After a few minutes the hairstylist shows up in front of me. Her name is Sandy; she has brown spiked hair with highlights. She is wearing blue jeans with a white button up blouse on top, tucked into her waistband. She has a black vest draped over her blouse and cowboy boots on. Her personality strikes me. I can tell she is an eccentric free spirit who is positive and willing to go for anything, just by first glance.
"Are you ready?" asks Sandy in a husky voice.
I pause for a moment and then say, "I think so; as ready as I ever will be."
Sandy puts my long hair in a ponytail. She picks up a scissors and begins to cut right above the hair tie. When she is done, 12 inches of my hair is free from my head. She holds it up next to me and looks at my face in the mirror. I am overwhelmed with feelings. Thoughts and emotions are filling my head like water seeping into an open hole. My feelings are very strong, and I begin to show it. I am realizing that I am giving a piece of myself away; a piece that I once fought so hard keep.
My hair is now chin length. Sandy sprays it wet with a squirt bottle full of water. She then cuts the uneven ends straight before layering it all around. Then she cuts the front to the shape of my face. When the cutting is over with, she starts blow drying it and uses a round brush to curl the ends under.

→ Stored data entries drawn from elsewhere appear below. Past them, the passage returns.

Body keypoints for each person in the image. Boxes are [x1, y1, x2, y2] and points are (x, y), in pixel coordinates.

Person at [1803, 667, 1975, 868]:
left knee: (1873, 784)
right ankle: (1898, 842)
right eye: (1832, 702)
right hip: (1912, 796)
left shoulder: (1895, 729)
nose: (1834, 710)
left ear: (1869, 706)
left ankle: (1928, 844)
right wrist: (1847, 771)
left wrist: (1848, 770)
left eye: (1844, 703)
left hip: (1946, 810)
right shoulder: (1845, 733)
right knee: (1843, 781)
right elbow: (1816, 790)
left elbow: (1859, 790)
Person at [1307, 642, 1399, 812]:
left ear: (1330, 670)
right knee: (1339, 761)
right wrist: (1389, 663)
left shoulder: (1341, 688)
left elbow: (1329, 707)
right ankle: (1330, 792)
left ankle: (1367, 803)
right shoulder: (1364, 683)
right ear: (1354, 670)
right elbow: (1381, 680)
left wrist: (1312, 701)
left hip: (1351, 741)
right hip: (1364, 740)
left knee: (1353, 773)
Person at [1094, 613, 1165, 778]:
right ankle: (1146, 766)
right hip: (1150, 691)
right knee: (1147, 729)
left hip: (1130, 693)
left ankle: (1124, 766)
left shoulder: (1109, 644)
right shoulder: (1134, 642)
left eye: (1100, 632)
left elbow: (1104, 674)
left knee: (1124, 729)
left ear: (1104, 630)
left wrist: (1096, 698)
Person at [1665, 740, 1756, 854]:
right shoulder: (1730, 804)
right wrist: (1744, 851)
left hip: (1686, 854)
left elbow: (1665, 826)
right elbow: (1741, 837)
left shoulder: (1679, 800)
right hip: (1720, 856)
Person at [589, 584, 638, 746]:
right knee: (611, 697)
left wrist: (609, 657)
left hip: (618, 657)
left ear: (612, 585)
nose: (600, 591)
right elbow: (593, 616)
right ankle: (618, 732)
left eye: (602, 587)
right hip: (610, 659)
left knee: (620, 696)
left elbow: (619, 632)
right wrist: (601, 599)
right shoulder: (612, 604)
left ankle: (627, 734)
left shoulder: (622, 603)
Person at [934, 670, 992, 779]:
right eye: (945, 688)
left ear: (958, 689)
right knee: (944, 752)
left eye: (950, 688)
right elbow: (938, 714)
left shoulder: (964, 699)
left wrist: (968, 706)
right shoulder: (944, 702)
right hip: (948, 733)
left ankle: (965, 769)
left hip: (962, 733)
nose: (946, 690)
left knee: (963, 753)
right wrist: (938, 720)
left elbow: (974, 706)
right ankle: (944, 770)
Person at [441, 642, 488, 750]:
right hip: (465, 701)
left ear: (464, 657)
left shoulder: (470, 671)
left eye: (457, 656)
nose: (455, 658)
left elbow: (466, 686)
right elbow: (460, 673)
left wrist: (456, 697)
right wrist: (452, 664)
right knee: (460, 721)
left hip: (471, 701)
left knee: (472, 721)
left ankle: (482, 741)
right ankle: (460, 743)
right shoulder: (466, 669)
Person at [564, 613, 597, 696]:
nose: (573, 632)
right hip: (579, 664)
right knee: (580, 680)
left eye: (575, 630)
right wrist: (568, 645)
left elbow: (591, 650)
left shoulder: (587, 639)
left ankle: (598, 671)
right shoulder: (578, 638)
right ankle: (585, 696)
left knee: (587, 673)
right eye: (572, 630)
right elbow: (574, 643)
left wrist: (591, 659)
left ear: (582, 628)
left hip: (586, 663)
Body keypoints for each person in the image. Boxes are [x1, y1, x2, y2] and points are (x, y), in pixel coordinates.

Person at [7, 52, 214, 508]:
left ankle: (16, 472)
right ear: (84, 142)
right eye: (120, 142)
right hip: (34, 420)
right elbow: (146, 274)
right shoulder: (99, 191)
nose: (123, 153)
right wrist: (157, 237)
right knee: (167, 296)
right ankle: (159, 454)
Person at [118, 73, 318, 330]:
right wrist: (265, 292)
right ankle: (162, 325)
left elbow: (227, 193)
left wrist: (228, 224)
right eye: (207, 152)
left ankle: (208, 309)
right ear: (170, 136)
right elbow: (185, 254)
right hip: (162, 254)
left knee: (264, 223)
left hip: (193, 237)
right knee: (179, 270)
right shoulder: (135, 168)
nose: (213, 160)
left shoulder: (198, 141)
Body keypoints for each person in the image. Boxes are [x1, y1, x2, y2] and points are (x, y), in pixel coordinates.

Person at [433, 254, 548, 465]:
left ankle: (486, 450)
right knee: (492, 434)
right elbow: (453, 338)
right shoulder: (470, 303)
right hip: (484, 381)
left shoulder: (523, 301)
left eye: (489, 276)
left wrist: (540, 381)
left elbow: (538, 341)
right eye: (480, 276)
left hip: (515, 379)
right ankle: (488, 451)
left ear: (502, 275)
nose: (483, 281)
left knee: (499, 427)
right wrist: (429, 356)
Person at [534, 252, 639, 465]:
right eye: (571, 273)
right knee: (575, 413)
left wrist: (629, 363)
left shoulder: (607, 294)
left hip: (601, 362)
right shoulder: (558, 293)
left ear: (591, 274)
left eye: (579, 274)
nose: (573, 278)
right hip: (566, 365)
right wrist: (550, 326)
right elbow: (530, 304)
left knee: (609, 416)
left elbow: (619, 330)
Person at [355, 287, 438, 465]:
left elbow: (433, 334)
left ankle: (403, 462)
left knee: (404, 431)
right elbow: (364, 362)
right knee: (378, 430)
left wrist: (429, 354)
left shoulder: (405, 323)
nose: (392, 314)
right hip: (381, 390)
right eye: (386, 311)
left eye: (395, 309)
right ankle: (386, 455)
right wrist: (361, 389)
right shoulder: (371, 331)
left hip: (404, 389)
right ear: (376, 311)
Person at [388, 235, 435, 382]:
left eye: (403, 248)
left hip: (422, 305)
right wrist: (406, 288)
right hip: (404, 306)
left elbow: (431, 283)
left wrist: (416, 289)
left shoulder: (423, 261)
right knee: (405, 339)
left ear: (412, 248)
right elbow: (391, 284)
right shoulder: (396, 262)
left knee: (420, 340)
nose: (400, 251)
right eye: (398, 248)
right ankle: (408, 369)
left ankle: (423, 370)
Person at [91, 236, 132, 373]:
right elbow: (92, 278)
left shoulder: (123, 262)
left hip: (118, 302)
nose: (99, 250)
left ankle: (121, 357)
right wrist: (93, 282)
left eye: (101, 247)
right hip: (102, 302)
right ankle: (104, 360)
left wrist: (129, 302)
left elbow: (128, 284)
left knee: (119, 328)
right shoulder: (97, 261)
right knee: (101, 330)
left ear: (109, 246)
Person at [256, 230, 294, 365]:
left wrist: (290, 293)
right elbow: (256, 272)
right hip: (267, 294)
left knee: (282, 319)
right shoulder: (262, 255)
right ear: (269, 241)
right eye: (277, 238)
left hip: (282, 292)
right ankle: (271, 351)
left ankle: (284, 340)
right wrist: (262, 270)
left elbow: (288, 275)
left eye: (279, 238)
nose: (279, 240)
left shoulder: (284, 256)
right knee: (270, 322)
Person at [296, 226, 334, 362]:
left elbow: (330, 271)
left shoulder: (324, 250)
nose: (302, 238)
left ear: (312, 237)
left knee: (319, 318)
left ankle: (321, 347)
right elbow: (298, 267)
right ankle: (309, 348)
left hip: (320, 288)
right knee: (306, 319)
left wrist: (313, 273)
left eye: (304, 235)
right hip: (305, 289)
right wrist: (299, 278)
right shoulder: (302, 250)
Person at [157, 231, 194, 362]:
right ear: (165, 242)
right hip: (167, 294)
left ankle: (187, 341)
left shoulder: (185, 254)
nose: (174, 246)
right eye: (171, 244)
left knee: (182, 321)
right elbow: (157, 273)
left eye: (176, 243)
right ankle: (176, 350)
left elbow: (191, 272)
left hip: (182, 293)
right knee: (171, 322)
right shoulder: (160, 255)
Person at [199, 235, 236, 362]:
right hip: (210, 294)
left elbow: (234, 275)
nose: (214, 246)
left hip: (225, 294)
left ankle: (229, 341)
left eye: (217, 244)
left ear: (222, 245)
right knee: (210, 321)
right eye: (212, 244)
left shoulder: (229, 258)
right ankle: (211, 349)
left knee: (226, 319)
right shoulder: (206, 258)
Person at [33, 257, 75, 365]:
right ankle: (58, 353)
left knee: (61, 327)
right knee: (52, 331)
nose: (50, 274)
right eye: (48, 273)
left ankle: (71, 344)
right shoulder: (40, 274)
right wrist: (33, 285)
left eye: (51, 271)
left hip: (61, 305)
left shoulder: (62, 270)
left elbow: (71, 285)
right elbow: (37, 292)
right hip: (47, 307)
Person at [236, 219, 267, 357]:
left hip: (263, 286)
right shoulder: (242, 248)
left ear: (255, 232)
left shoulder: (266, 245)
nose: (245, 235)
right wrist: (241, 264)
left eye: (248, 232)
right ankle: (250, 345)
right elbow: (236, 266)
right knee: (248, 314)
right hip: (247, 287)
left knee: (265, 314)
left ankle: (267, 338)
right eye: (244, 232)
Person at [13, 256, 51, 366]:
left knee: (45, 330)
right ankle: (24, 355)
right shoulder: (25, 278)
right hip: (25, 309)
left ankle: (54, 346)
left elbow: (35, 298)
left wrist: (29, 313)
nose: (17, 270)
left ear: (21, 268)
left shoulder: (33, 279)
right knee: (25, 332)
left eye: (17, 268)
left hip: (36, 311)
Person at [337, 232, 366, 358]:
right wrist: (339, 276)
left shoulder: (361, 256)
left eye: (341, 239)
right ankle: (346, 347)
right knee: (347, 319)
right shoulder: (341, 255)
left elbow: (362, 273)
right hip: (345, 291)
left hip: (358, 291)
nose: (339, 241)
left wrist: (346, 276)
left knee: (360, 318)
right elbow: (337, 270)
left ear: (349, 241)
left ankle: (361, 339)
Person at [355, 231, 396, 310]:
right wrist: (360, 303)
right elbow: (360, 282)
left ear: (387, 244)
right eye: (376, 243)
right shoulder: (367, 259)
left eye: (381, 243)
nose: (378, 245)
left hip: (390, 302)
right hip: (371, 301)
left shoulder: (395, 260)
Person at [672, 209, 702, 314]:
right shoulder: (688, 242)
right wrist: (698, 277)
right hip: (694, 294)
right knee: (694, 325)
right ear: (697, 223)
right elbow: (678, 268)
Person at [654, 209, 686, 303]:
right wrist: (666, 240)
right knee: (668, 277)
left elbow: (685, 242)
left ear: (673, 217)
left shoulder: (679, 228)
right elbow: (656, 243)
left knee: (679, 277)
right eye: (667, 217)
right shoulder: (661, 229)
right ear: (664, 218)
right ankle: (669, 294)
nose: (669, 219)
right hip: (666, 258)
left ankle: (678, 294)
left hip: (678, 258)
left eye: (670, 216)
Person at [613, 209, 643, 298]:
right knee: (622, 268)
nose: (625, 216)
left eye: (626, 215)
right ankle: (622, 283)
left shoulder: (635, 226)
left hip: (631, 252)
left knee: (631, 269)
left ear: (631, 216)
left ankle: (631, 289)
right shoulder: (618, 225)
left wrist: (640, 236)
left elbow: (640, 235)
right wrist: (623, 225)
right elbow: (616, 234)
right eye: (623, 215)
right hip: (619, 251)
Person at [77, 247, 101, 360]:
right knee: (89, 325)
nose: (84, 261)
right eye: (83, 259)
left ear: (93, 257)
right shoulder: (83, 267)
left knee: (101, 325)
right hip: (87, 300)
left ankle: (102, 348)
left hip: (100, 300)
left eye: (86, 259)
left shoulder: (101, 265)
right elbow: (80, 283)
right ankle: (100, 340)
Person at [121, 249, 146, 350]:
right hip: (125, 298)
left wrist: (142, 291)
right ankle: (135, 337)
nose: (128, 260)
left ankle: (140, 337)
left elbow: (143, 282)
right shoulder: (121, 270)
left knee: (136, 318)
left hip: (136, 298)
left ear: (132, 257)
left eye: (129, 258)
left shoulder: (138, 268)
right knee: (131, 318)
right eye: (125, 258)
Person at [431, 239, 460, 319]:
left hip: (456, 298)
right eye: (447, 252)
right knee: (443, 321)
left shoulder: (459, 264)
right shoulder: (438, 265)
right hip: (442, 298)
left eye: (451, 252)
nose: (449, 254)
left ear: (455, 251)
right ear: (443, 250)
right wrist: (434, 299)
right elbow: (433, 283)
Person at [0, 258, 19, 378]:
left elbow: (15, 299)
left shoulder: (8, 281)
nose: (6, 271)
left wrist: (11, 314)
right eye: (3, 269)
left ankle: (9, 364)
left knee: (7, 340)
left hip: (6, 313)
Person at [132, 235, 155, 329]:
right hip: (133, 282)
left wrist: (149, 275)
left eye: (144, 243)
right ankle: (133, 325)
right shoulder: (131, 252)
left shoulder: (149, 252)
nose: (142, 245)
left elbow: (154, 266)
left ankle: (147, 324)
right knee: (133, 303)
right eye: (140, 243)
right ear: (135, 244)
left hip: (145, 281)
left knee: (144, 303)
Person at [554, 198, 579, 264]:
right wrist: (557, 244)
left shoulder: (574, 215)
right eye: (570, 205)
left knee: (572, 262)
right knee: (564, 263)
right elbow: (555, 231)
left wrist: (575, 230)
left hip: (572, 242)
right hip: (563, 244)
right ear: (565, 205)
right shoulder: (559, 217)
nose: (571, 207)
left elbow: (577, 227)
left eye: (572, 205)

"So, what do you think? Do you like it?" asks Sandy.
"It feels so different," I respond, "but I really like it. It makes me look older."
"Great! Anything else I can get you?" Sandy says as she looks at me and then my mother.
"I think we're good," replies my mother. Then she glances at me with a smile, "I am so proud of you! You're an amazing person and I'm glad you're my daughter. You're going to make such a difference on someone's life."
"Thanks," I say as we exit the salon. "I may not be able to walk or breathe on my own, but I can grow hair."